Designer Ashlynn Park is Bringing Craftsmanship Back, One Stitch at a Time
Piece by piece, detail by detail, Ashlynn Park builds her brand.
Usually, it would be bad form to send a piece of clothing down the runway unfinished. But the process of designing a piece of clothing isn’t fully revealed just from looking at the finished form. Sometimes, it takes stripping things down to their most basic to showcase exactly what makes something special.
And that’s exactly what Ashlynn Park, founder and creative director of Ashlyn, decided to do for her Fall/Winter 2023 presentation. In Cristina Grajales Gallery, on the border of SoHo and Tribeca in New York, Park made the unusual choice to become part of her own show, creating a toile for one of the collection’s skirts. The live demonstration, with Park skillfully wielding scissors in front of an audience, may be a nightmare for some designers (who can be notoriously shy), but for Park, it was a chance to show off the level of craftsmanship that bolsters each of her creations.
“Ashlyn is about my design process and pattern-making skills,” she says. “What better way to highlight this than by creating something live in front of the audience to show how I design?”
Park’s clothing is both sharply tailored and softly romantic. She is able to marry meticulous attention to detail with delicate draping, finding ways to take traditional wardrobe staples—a little black dress or a leather jacket—and reinvent them. Pieces hug the body and feature plunging necklines and high slits, but, with Park drawing inspiration from 16th-century fashion or her childhood school uniforms, her pieces are more idiosyncratic than your usual ready-to-wear.
Take the Dillan dress, which can be worn with long or short sleeves, and is cut from a single piece of fabric, resulting in zero waste. The Metropolitan Museum of Art purchased the first iteration of the design, which debuted in Fall/Winter 2021, to become part of its permanent collection.

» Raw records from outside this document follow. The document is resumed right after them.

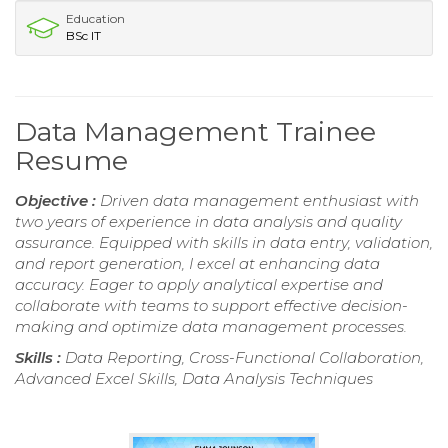
Education
BSc IT
Data Management Trainee
Resume
Objective :
Driven data management enthusiast with
two years of experience in data analysis and quality
assurance. Equipped with skills in data entry, validation,
and report generation, I excel at enhancing data
accuracy. Eager to apply analytical expertise and
collaborate with teams to support effective decision-
making and optimize data management processes.
Skills :
Data Reporting, Cross-Functional Collaboration,
Advanced Excel Skills, Data Analysis Techniques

“I wanted Ashlyn to be recognized for its mastery of modern tailoring and pattern design, uncompromising quality, and a studio philosophy that counters waste due to the industry’s tendency toward overproduction and a consumer pattern of overconsumption.” Though Park may not yet be a household name, the recognition is quietly swelling; in 2022, the designer was a finalist for the prestigious LVMH Prize.

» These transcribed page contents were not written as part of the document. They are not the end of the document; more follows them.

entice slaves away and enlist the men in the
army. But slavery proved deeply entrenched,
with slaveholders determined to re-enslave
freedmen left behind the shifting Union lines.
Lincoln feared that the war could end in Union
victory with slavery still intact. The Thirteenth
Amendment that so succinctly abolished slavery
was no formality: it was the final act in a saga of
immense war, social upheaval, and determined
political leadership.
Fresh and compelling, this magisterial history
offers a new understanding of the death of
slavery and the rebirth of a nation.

Park spent two years crafting her first collection, which debuted in February 2021. She began by perfecting a single jacket, and then another, and another, methodically working her way through until she had developed a full range of bustled dresses and backward blazers. During the Covid-19 pandemic, she explains, “having this focused time spent at home allowed me to create the collection.”
Though it’s not unusual today for creative directors to be largely removed from the actual execution of their designs, Park’s work has always been rooted in the construction itself. It wasn’t until last year that Park expanded her team of one to include an assistant pattern maker and sewer. Her first collections were researched, designed, executed, and marketed solo.
Park’s background is one built around the technical side of fashion. Her attention to detail and interest in shape stems from her undergraduate time at Ewha Womans University in Seoul. Though she initially majored in architecture, her hand sketching caught the eye of a professor, who motivated her to change her major to fashion design. She then earned her master’s in fashion design from Bunka Fashion College in Tokyo and began her career working for Yohji Yamamoto.
It was under Yamamoto that Park began to develop her signature aesthetic, working her way up through sewing, patterns, and, eventually, design. She’s acute in her attention to detail, perfecting the interior construction of every garment, knowing that how it’s built on the inside is what makes it so remarkable to the eye.
Park is acute in her attention to detail, perfecting the interior construction of every garment.
Park explains that Yamamoto also helped instill a sense of responsibility as a designer, which has led to her use of deadstock fabrics and forays into zero-waste creations. “He fostered a sense of pride and commitment to quality that counters overproduction and overconsumption.”
In 2011, she left Tokyo for New York, where she worked as a pattern maker for Alexander Wang, producing custom pieces for Beyoncé and Rihanna, followed by a stint at Nili Lotan, and then at Calvin Klein under Raf Simons. “I have always had a competitive spirit and push myself continually,” she says.
And so, in 2019 Park launched Ashlyn, marrying tailoring reminiscent of Midtown Manhattan corporate dressers and more dramatic draping, a melding of Eastern and Western aesthetics. “I think this is part of my aesthetic sensibility,” she says. “Finding the right balance is something that is intuitive to me.”
Now that she’s working on her own vision, she’s able to reframe her design approach on her own terms. Her commitment to sustainability has become a pillar of her work, making pieces to order with bespoke tailoring, and even working on a full zero-waste capsule using a single piece of fabric. Park is a perfectionist in her technical work, and in her commitment to creating a brand.
With her foray into the front-of-house—showcasing her draping, trimming, and tailoring—now behind her, the designer is back to nipping and tucking behind the scenes. Park is now able to make more than a single piece at a time, but she’s not the type of creative director to sign off on anything with just a glance. Her fingers touch every inch of her work.